Rome (Agence Fides) - Primauté et protagonismes. Alors que certains hommes politiques proposent des semestres obligatoires de service civil afin que les jeunes apprennent la solidarité, ou se préoccupent de lancer des initiatives de dialogue inter-religieux, on assiste à des interventions sur les moyens de communication imprimés ou télévisés d’éminents ecclésiastiques qui parlent de condom et de centre pour les immigrés. On note ainsi que les clercs jouent à faire aux hommes politiques et que les hommes politiques jouent à faire les clercs. Quelle confusion ! Mais surtout, un message passe : l’Eglise est divisée.

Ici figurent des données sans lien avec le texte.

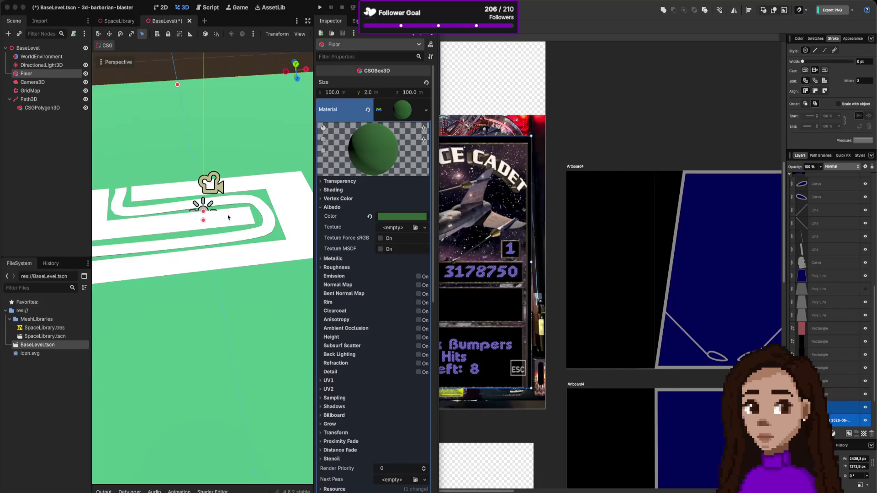
# Set the CSGPolygon3D road's Path Interval to 0.5 for a smoother road.
pyautogui.click(60, 109)
pyautogui.moveTo(413, 246)
pyautogui.mouseDown()
pyautogui.moveTo(431, 246)
pyautogui.moveTo(377, 246)
pyautogui.mouseUp()
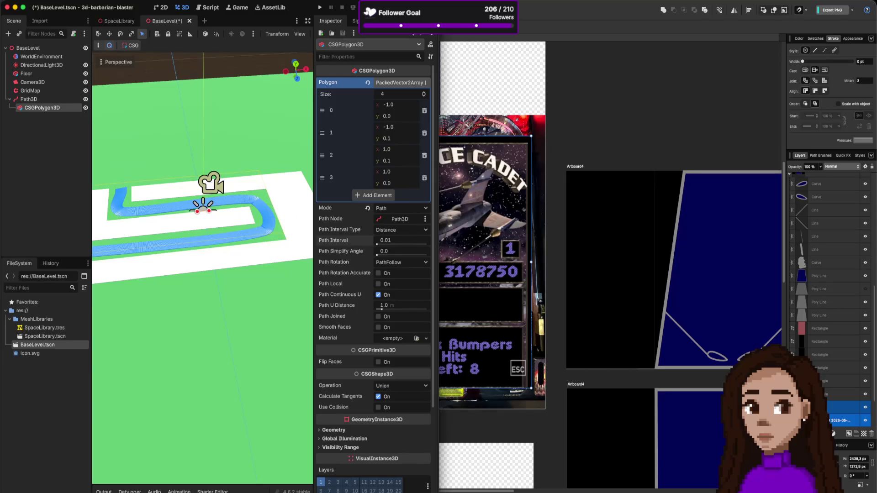
pyautogui.click(402, 243)
pyautogui.write('0.5')
pyautogui.press('Return')
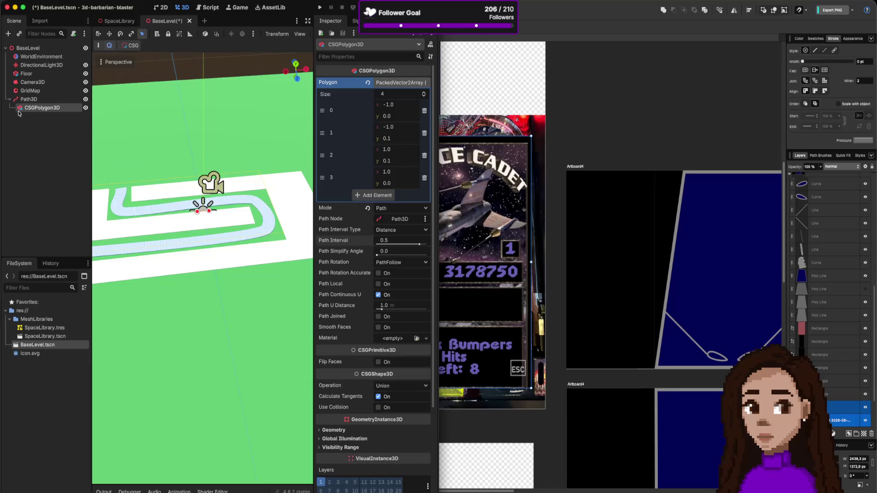
pyautogui.doubleClick(36, 109)
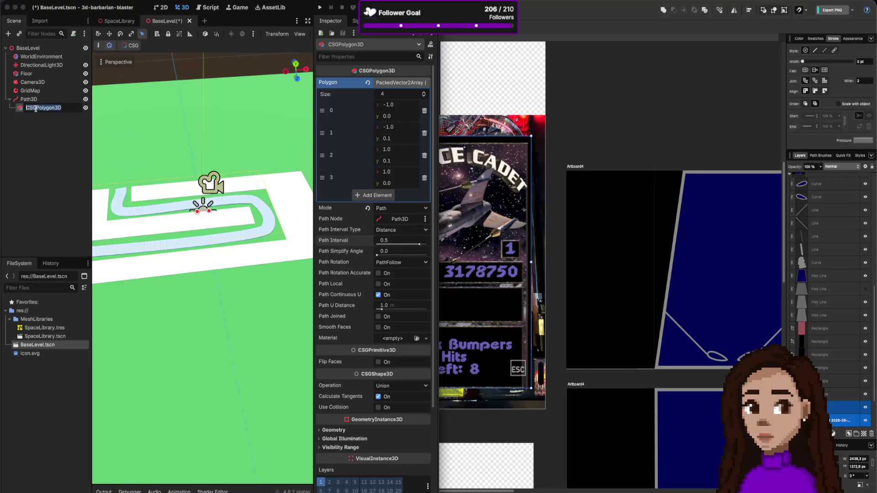
# Enter 'Road' as the CSGPolygon3D node's new name.
pyautogui.write('Road')
pyautogui.press('Return')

Etre unanimes dans la parole, comme le recommande Paul, est sans aucun doute la condition pour exprimer l’unité et la communion. Pensez donc combien tout cela est exigé d’un Evêque qui n’est pas indépendant de la collégialité, terme qui rappelle le fait d’être liés ensemble par un lien. Mais le protagonisme - de protos, premier - est plus fort : on cherche à se distinguer en donnant presque accès à une primauté parallèle à celle du Successeur de Pierre. Et pourtant, tout bon Evêque sait bien par le Concile que c’est seulement cum Petro et sub Petro que l’on peut dire quelque chose qui édifie, et non pas une opinion parmi les autres. Si l’ancien diplomate, homme modéré, Sergio Romano a dû se permettre de blâmer un ecclésiastique, qui s’était avancé jusque dans le domaine des structures d’accueil des immigrés (Editorial, Corriere della Sera 17 juin 2006), cela veut dire que, dans l’Eglise, peut-être sans s’en rendre compte, on néglige tout ce qu’a déclaré Benoît XVI dans l’Encyclique Deux Caritas Est : « L’Église ne peut ni ne doit prendre en main la bataille politique pour édifier une société la plus juste possible. Elle ne peut ni ne doit se mettre à la place de l’Etat. Mais elle ne peut ni ne doit non plus rester à l’écart dans la lutte pour la justice » (n° 28). La bataille politique revient à César. Un Evêque et un prêtre, en revanche doivent dire ce qui revient à Dieu : ils doivent avoir la lucidité et le courage d’indiquer la nécessité de la conversion de la mesure très haute de la sainteté requises de l’homme par le Christ ; la subtilité dialectique des raisonneurs de ce monde sur les moindres maux en bioéthique et sur les structures de cohabitation en politique ne sont pas de leur domaine.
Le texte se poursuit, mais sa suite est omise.